%%
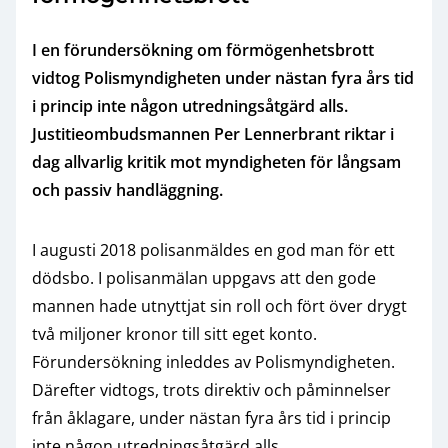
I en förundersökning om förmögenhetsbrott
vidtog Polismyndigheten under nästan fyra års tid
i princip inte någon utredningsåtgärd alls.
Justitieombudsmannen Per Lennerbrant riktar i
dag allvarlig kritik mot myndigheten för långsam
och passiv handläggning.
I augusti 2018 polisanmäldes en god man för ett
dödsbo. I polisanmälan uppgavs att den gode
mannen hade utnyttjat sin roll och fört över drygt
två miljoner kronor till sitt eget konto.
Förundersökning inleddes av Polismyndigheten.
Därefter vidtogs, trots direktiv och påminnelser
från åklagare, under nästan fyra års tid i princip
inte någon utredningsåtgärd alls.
%%
%%
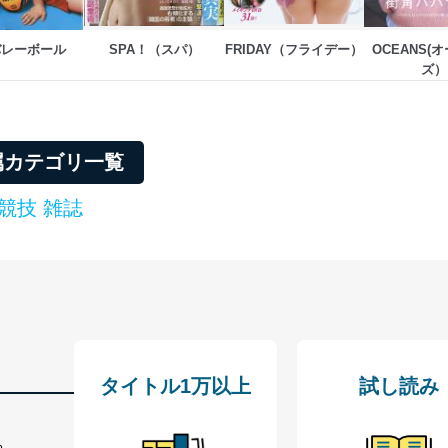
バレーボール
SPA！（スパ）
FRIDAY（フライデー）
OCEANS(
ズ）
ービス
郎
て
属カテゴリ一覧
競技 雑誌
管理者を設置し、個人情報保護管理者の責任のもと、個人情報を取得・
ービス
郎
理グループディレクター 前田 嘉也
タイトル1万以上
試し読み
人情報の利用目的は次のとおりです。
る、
%%
The task >>
Return every line of the listing above where "alls" appears.

Task answer >>
i princip inte någon utredningsåtgärd alls.
inte någon utredningsåtgärd alls.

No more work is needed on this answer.